Oshkosh Truck Corp. successfully used Maxwell Technologies ultracapacitors in its HEMTT LAS proof-of-concept demonstrator to store the energy of regenerative braking without batteries. In 2001, the National Automotive Center gave Oshkosh a grant to integrate the company’s ProPulse hybrid-electric drive into the so-called Transformation HEMTT. While the Army’s next-generation HEMTT A3 is not yet definitely a hybrid-electric vehicle, Oshkosh officials say that the ProPulse technology can help increase vehicle performance.

The first of six or seven hybrid-electric HEMTT pre-production test units will be demonstrated during the next two years. Compared with the proof-of-concept vehicle, the production hybrid HEMTT would have ruggedized components, to meet military specifications. While the demonstrator has one electric motor per axle, a productionized vehicle might use one motor per wheel end.

The proof-of-concept vehicle uses a 450 hp constant-speed diesel engine to power a 335 kW electric generator. The generator in turn provides direct power to the truck wheels without torque converters and other heavy transmission components.

Electrochemical ultracapacitors store energy as an electrostatic charge in a polarized liquid layer between an electrolyte and an electrode. They can be used with chemical batteries in hybrid electric vehicles. “The capacitors are much better-suited to giving up and receiving large quantities of energy in a short time,” says Gary Schmiedel, Oshkosh director of advanced products engineering.

Less vulnerable to extreme cold than batteries, ultracapacitors can last the life of the vehicle. The ultracapacitors in the proof-of-concept vehicle are expected to last 10 years, but the goal is 20 years. The technology in the Transformational HEMTT improves acceleration and grade-climbing performance compared to the standard truck, says Schmiedel.

The proof-of-concept vehicle has already powered hospital and airfield equipment, and a production hybrid-electric truck would have an engine sized to Army requirements. Unlike commercial hybrid vehicles that typically use smaller engines to maximize fuel economy, the hybrid HEMTT uses the same size diesel as a conventional HEMTT to preserve the original performance envelope. The 450 engine gives the demonstrator 335 kW of exportable power. A 505 hp engine could generate 400 kW. “We’re engine-neutral,” says Schmiedel.

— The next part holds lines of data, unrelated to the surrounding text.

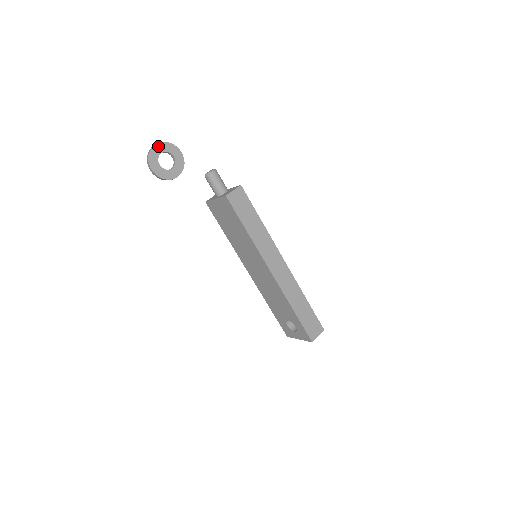
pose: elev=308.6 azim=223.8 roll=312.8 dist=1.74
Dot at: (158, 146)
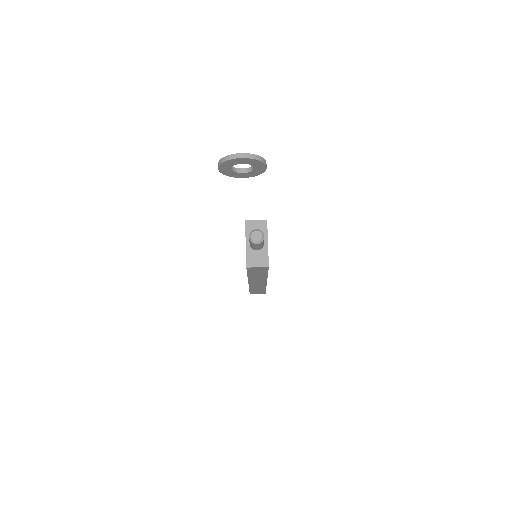
Dot at: (242, 159)
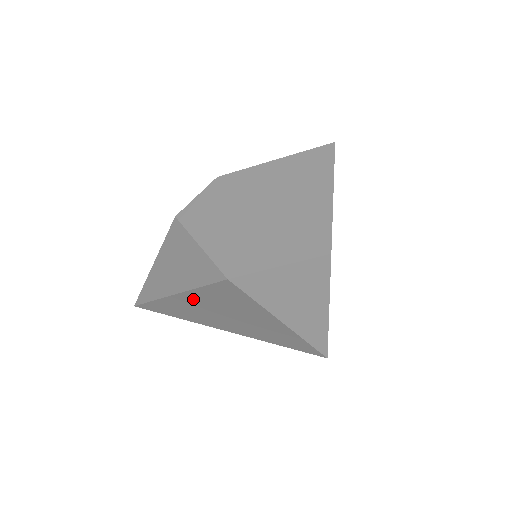
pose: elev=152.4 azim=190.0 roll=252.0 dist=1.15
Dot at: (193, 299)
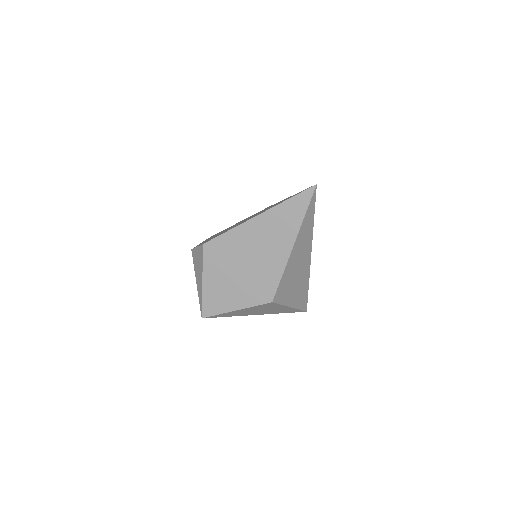
Dot at: occluded
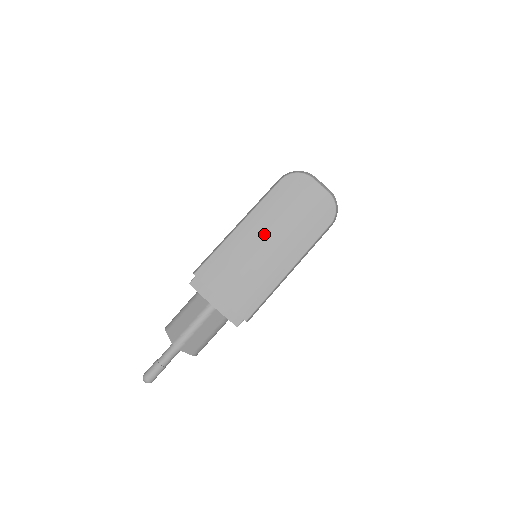
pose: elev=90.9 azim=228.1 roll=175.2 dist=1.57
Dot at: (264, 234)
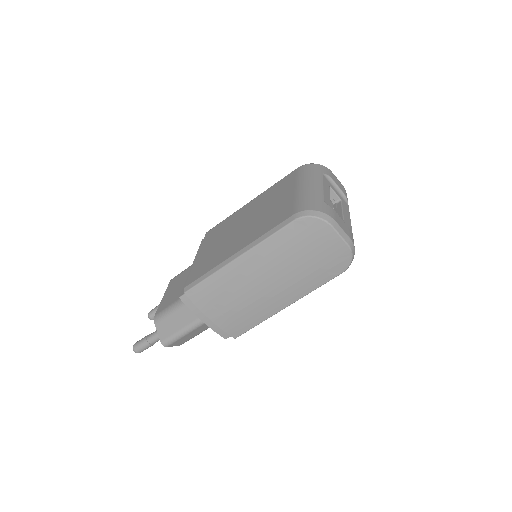
Dot at: (265, 273)
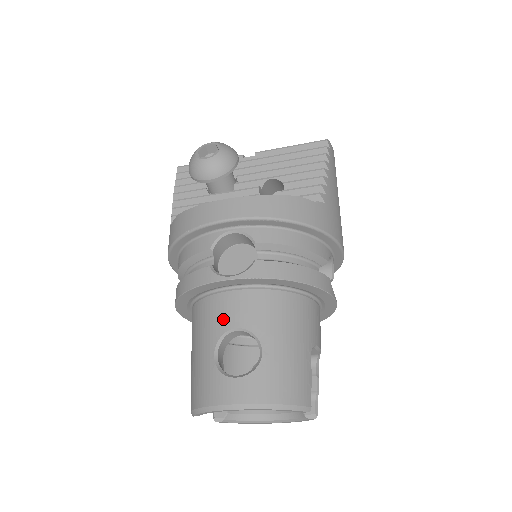
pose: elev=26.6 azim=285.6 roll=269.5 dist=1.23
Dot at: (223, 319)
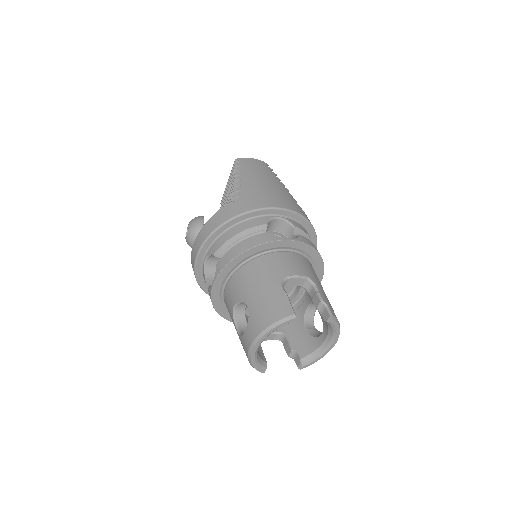
Dot at: (229, 307)
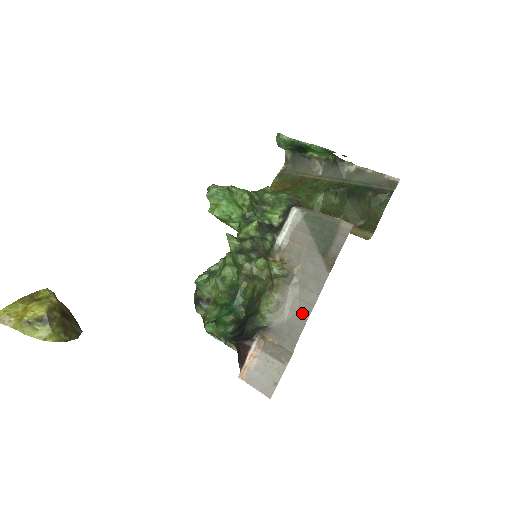
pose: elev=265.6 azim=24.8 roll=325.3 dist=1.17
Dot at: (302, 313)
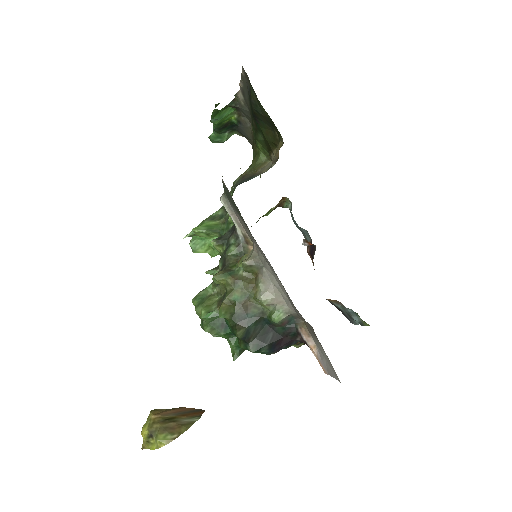
Dot at: (282, 285)
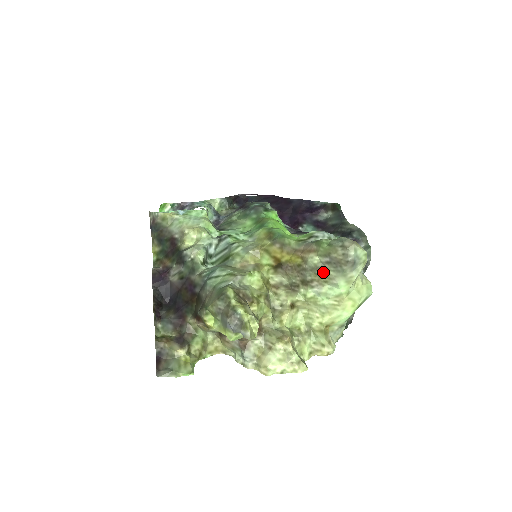
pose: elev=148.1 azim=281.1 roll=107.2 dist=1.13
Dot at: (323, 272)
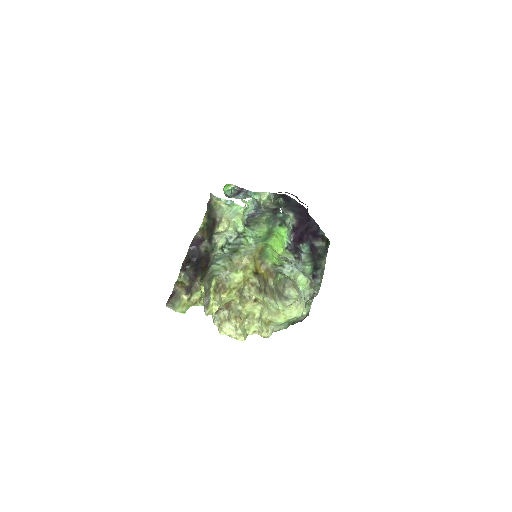
Dot at: (273, 292)
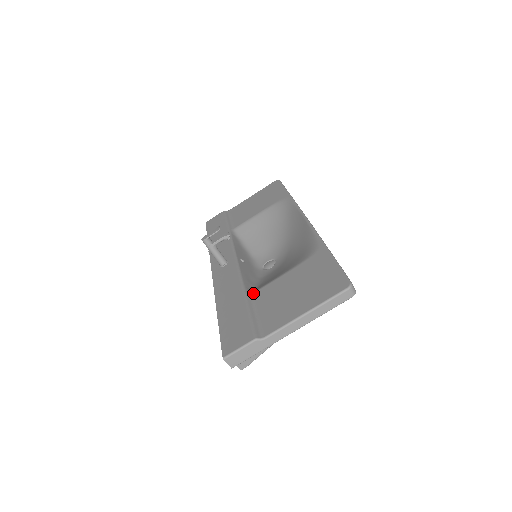
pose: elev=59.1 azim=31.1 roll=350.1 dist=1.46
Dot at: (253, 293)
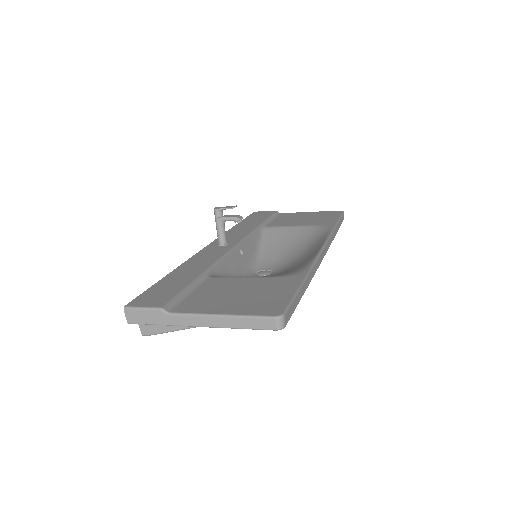
Dot at: (211, 277)
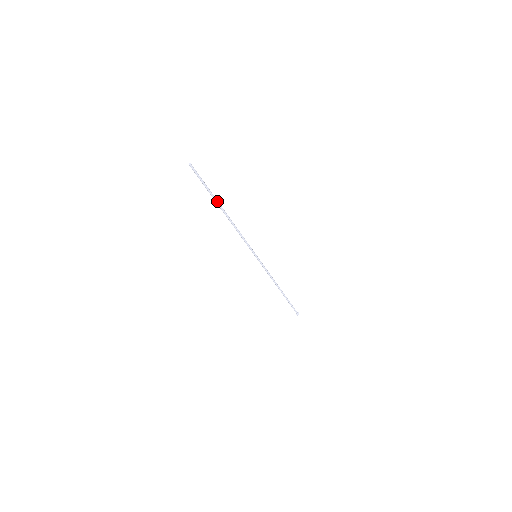
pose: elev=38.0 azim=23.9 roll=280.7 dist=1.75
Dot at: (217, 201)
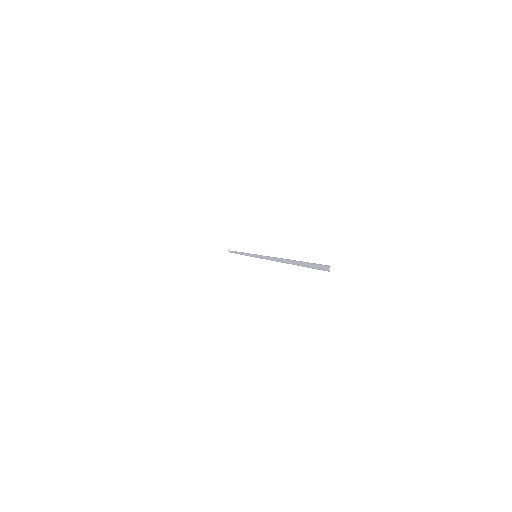
Dot at: (294, 264)
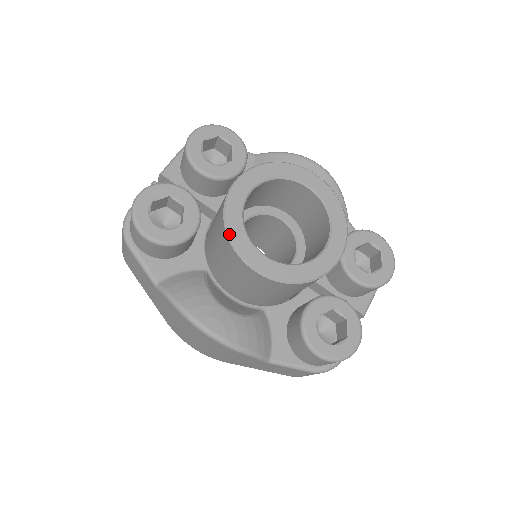
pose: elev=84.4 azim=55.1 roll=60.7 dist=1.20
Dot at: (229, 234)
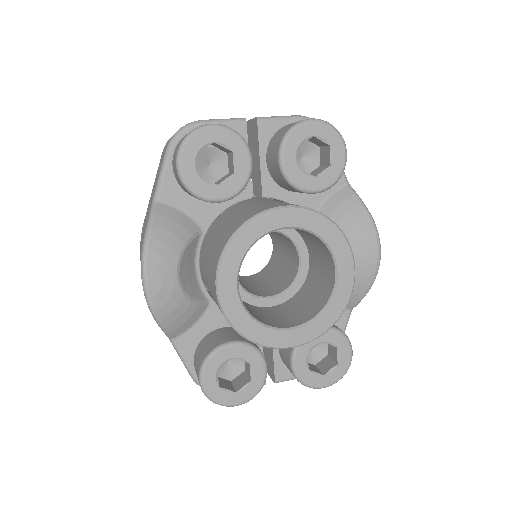
Dot at: (230, 242)
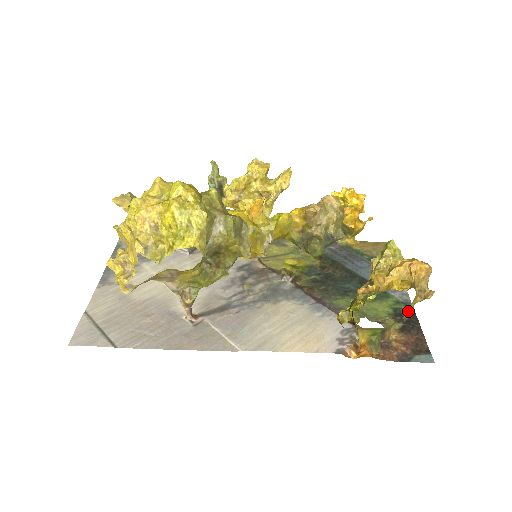
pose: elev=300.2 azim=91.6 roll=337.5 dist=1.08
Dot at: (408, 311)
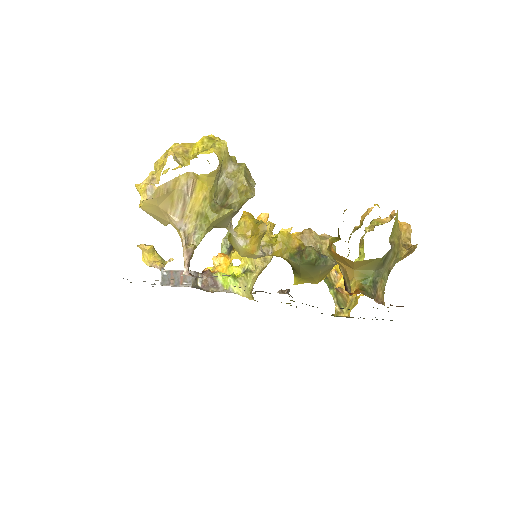
Dot at: (393, 237)
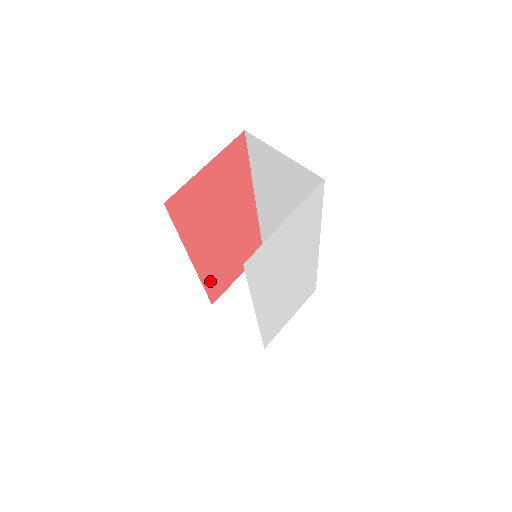
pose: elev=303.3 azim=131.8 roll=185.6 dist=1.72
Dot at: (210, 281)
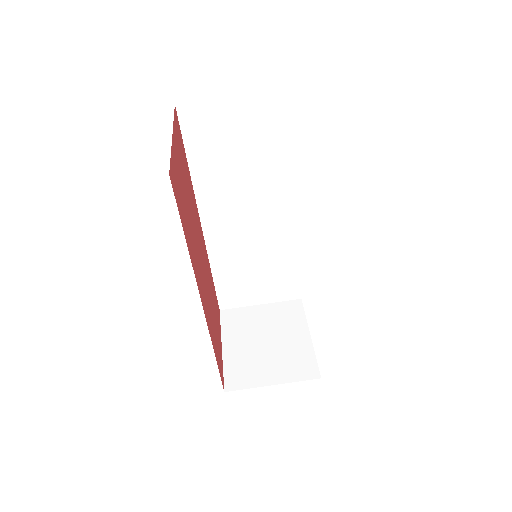
Dot at: (214, 346)
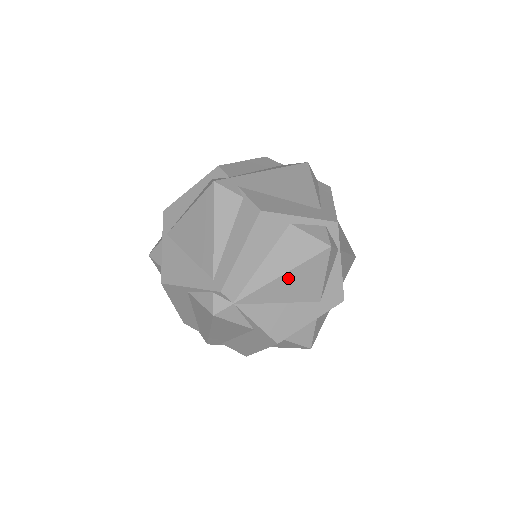
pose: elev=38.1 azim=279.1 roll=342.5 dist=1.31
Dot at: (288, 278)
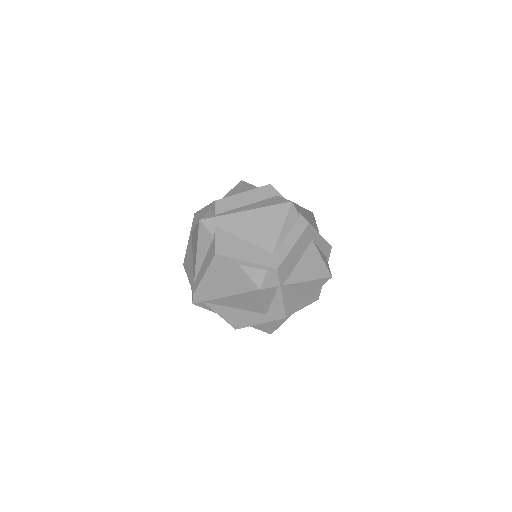
Dot at: (235, 298)
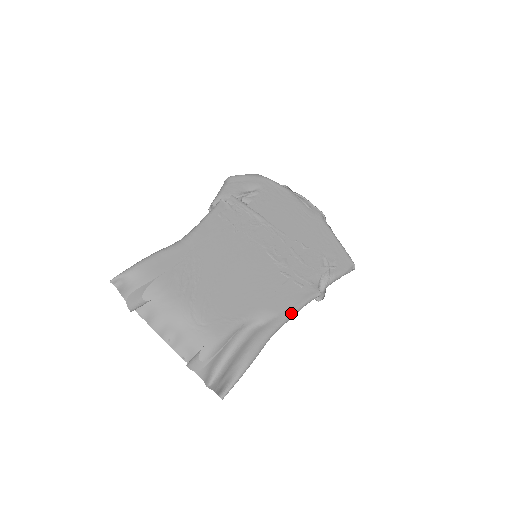
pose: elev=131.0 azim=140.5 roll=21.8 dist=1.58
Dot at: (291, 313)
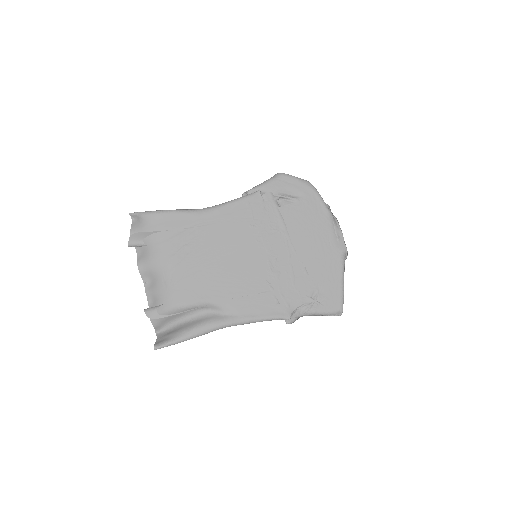
Dot at: (251, 320)
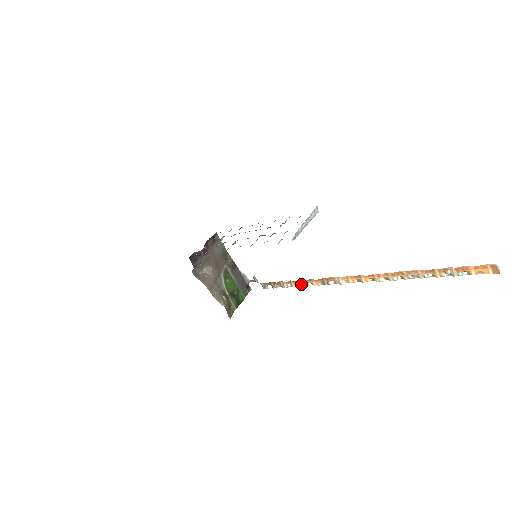
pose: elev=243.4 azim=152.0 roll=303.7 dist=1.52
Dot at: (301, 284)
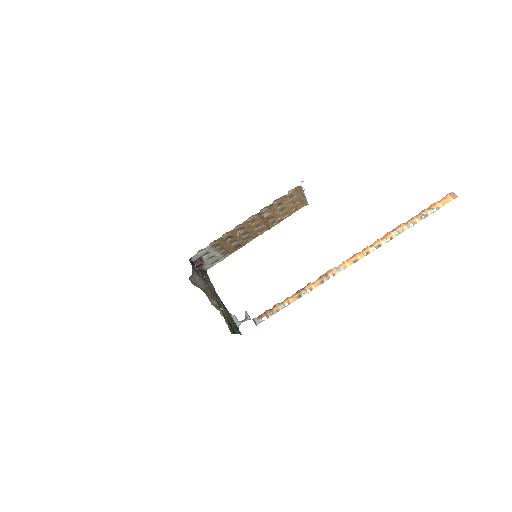
Dot at: (299, 295)
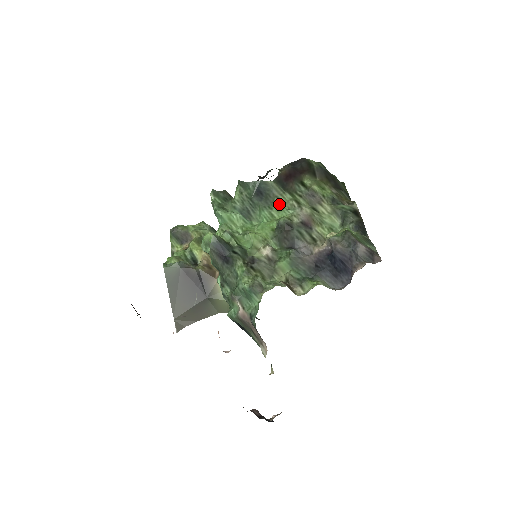
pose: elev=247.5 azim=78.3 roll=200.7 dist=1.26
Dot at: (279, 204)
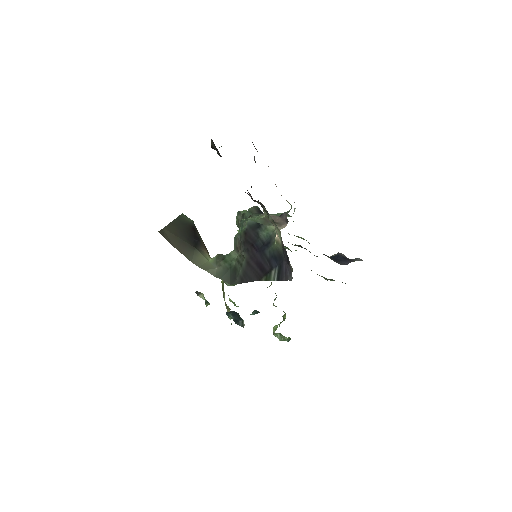
Dot at: occluded
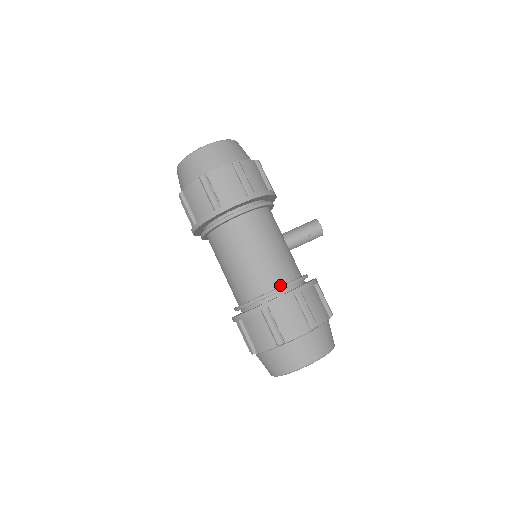
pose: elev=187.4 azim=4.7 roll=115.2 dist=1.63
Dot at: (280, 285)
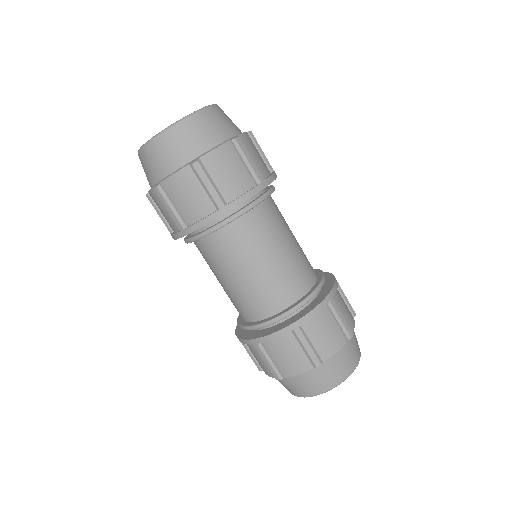
Dot at: (316, 275)
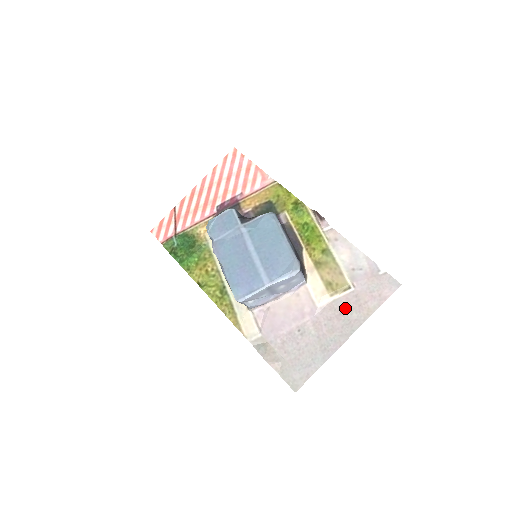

The hybrid-electric drive with ultracapacitors makes it possible to run the engine at the most efficient speed, regardless of the road speed of the vehicle, he adds. It also makes it possible to tune the engine exhaust system to minimize noise signature when the engine is running. Engineers can bury hot mufflers and manifolds deeper in the vehicle to reduce infrared signatures.

Fuel-efficient, low-polluting hybrids have special commercial appeal in the stop-and-go duty cycles of municipal refuse trucks or “Wall-Mart Cycle” distribution trucks. “We always invested or partnered with industry because we knew where industry was moving,” says Skalny.